Outros dois homens, desta vez muito mais antigos que os anteriores, protagonizaram uma questão literária fictícia problematizada por Aristófanes em sua comédia As Rãs (encenada por volta de 405 a.C), em que de um lado da barricada está Ésquilo e, do outro, Eurípedes, ambos disputando o trono de rei da tragédia grega. O autor da comédia atribui ao deus Dionísio a missão de descer ao Hades em companhia do escravo Xântias e trazer de volta um tragediógrafo à Atenas. Compara a obra de ambos e dá a vitória à Ésquilo, cujos temas históricos e épicos pesavam (para Aristófanes) muito mais soberbos e relevantes do que Eurípedes e suas encenações na rua, sua dessacralização do mito, seu foco ao homem comum e seus problemas mundanos. Ao despejar críticas e observações em forma de comédia, Aristófanes não só expõe seu conservadorismo mas também traz à tona assuntos que possivelmente inquietava seus contemporâneos e abre, ainda neste século, questionamentos vários como: é possível um tema ou um gênero ser artisticamente superior a outro?

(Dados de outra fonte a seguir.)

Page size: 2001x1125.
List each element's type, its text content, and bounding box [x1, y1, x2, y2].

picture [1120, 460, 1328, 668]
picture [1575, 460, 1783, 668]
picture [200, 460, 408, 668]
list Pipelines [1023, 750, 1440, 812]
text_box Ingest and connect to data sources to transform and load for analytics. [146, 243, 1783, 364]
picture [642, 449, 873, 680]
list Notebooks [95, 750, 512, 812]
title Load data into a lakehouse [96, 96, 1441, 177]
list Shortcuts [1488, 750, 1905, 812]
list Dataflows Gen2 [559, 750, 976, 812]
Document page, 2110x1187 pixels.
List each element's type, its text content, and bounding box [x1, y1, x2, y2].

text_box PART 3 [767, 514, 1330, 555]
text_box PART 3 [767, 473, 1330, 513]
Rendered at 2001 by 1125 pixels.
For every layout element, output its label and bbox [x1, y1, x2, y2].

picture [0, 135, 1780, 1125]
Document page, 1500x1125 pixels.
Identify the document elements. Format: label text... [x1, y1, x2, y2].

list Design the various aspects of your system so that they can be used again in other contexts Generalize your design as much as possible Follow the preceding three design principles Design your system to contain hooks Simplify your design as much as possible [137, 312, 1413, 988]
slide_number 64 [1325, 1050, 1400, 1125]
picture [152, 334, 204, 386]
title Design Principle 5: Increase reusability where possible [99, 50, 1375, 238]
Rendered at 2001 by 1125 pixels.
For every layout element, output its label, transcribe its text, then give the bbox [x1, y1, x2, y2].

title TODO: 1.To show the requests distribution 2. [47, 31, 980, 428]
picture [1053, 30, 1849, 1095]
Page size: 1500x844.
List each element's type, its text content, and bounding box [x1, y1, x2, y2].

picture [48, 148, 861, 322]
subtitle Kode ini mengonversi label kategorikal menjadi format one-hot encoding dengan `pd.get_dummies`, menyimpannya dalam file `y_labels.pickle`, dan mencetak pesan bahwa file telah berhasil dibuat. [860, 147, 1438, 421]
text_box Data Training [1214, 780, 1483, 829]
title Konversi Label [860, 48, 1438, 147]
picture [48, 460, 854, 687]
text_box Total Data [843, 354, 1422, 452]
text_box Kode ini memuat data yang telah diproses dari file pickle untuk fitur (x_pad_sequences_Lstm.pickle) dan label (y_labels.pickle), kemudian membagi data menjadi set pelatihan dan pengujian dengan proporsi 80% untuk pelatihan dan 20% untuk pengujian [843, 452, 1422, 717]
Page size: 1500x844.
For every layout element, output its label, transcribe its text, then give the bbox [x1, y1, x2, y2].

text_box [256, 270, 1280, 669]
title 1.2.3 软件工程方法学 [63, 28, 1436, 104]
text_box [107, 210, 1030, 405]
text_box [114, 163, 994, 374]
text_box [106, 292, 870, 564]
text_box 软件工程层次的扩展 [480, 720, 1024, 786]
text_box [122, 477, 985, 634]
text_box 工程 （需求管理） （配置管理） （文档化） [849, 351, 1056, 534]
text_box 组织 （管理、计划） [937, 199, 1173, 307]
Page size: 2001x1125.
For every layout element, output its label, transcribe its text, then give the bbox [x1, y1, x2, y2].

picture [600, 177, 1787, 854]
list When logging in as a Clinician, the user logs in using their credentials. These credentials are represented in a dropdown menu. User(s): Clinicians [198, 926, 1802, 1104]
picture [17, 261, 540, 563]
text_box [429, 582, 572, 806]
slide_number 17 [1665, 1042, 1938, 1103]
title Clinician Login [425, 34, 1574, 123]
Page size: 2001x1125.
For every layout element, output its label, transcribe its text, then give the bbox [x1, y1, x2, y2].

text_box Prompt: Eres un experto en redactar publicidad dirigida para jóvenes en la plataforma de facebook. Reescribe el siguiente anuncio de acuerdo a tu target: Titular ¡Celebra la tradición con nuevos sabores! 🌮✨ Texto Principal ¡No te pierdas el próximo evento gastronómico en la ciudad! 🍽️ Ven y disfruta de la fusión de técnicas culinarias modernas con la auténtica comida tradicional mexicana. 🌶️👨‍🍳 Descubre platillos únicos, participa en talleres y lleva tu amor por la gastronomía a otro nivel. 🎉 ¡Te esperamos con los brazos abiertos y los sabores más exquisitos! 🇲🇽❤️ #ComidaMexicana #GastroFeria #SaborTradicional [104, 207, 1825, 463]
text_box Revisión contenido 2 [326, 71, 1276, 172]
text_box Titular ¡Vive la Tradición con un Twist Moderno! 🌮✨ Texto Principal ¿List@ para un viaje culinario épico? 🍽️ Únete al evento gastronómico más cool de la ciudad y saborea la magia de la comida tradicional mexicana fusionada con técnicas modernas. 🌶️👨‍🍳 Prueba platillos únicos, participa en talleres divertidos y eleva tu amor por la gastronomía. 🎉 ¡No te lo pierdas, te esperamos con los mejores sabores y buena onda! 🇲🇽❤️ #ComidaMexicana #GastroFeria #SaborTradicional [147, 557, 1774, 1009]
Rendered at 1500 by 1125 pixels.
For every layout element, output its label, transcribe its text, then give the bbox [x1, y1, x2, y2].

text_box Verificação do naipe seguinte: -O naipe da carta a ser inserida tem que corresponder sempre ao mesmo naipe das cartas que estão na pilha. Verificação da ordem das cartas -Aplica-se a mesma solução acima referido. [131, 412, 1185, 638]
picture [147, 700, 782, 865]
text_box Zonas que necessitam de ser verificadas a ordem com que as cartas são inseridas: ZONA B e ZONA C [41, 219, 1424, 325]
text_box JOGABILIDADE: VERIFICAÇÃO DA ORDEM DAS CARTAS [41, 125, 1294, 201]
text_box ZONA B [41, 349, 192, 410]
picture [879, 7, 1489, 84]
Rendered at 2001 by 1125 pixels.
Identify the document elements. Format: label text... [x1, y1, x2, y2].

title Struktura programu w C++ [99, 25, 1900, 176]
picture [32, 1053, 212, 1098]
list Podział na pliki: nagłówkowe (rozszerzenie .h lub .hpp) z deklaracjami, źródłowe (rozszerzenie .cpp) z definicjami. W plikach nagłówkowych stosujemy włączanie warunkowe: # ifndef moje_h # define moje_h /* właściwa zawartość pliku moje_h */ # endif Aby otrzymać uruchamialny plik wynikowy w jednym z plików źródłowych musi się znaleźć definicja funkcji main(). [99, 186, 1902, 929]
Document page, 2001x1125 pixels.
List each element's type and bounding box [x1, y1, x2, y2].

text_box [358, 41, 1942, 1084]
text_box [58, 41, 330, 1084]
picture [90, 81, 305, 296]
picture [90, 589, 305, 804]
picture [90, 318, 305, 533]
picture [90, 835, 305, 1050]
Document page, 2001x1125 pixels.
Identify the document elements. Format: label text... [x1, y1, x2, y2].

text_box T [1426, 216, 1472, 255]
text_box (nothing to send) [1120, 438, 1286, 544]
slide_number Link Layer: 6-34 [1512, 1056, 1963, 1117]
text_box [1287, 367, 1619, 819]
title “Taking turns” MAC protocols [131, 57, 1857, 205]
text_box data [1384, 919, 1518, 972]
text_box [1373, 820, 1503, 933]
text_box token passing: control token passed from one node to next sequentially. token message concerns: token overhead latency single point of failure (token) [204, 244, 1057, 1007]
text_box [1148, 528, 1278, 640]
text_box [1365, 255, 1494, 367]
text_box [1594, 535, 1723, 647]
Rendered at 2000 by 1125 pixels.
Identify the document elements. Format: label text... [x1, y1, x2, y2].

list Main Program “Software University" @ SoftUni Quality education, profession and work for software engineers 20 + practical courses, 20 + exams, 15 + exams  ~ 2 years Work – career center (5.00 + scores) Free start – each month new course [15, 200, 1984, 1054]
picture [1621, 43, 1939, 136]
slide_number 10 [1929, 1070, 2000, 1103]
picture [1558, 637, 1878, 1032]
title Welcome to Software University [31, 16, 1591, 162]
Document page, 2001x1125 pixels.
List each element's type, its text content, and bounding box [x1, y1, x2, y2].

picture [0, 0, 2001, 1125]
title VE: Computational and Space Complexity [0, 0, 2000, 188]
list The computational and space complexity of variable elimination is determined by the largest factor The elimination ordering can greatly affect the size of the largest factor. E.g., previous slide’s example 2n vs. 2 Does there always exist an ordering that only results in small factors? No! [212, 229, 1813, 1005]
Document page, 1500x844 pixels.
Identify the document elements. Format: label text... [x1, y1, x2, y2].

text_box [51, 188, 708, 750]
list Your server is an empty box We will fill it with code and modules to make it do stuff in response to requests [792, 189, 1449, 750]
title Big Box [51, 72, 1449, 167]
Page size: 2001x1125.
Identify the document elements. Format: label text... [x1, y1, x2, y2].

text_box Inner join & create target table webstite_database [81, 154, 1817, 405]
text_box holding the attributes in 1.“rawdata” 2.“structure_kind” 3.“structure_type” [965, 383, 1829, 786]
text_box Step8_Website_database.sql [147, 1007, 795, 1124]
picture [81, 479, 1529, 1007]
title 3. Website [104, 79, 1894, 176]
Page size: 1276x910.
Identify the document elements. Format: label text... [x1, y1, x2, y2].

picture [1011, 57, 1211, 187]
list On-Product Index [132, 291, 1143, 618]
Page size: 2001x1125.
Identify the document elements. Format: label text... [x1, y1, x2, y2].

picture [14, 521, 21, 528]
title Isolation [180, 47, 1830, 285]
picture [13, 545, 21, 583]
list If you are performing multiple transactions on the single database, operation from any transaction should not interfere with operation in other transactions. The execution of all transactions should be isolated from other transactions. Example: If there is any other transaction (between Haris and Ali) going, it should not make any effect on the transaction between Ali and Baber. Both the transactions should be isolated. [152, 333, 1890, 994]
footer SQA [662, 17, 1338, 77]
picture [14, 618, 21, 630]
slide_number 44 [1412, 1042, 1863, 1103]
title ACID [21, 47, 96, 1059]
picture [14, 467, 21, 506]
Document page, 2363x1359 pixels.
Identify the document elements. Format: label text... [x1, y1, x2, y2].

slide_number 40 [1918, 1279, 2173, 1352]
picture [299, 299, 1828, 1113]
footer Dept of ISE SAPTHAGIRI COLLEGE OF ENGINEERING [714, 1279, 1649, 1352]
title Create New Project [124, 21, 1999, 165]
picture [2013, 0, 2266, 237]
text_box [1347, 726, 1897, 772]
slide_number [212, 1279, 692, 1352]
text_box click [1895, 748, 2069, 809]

À guisa de entrarmos num tema mais contemporâneo, é possível citar também como questão literária a moderna cultura de massa que engloba o romance popular, o jornal, a história em quadrinhos e o Reader’s Digest, formatos que importunam seus detratores mas que é a realidade concreta de seus criadores. Em seu canônico Apocalípticos e Integrados (publicado originalmente em 1964), Umberto Eco parece polarizar ambos os grupos, chamando o homem de cultura de apocalíptico por este julgar a massificação da cultura uma perca significativa do valor artístico e, em contraposição, o produtor da cultura de massa como integrado, aquele que é otimista em relação à propagação e democratização em larga escala da área cultural. Dessa forma, o apocalíptico discursaria argumentos de decadência da arte e sua produção, a medida que ele mesmo já é um indivíduo em extinção (Eco o define como “último supérstite da pré-história, destinado a extiguir-se”) que escreve para um público reduzido e consolado pela sua elevação acima da banalidade média, julgando-se ele próprio e seu público como uma espécie de “super-homens nietzschianos”. O integrado, por sua vez, dissemina sua cultura para um público muito maior, não atribui superioridades intelectuais, ao mesmo tempo que incentiva uma passividade e um consumo acrítico. É certo que enquanto um tende para a crítica e o recusamento, criando, assim, um questionamento, uma questão literária, o outro apenas aceita e/ou cria a cultura de massa sem teorizar, porém a essência da produção de ambos pode ser comparada e estudada a nível de analogias. Mesmo Eco, nas páginas iniciais, adverte que ambos os termos não sugerem “oposição entre duas atitudes”, mas são “adjetivos complementares, adaptáveis a esses mesmos produtores de uma ‘crítica popular da cultura popular’.” O assunto garantiria uma grande elucubração sobre níveis de cultura, gosto, estética, manipulação e superficialidade, mas nos detemos aqui.

Cabe concluir que, com os exemplos dados acima, pudemos observar que na maior parte das vezes as querelas ou questões literárias são empreendidas por aqueles que assentem e aqueles que dissentem. De uma forma ou de outra, há de se concordar que a existência do assentimento, bem como a existência do dissentimento, trazem à luz a importância da diversidade de opiniões e ideias. Porque o dissentimento é capaz de gerar críticas construtivas, relevantes, e o assentimento gera prazer artístico e atribui novas propostas à cultura. Estas ambivalências (necessárias) têm norteado o homem diante da arte através dos tempos.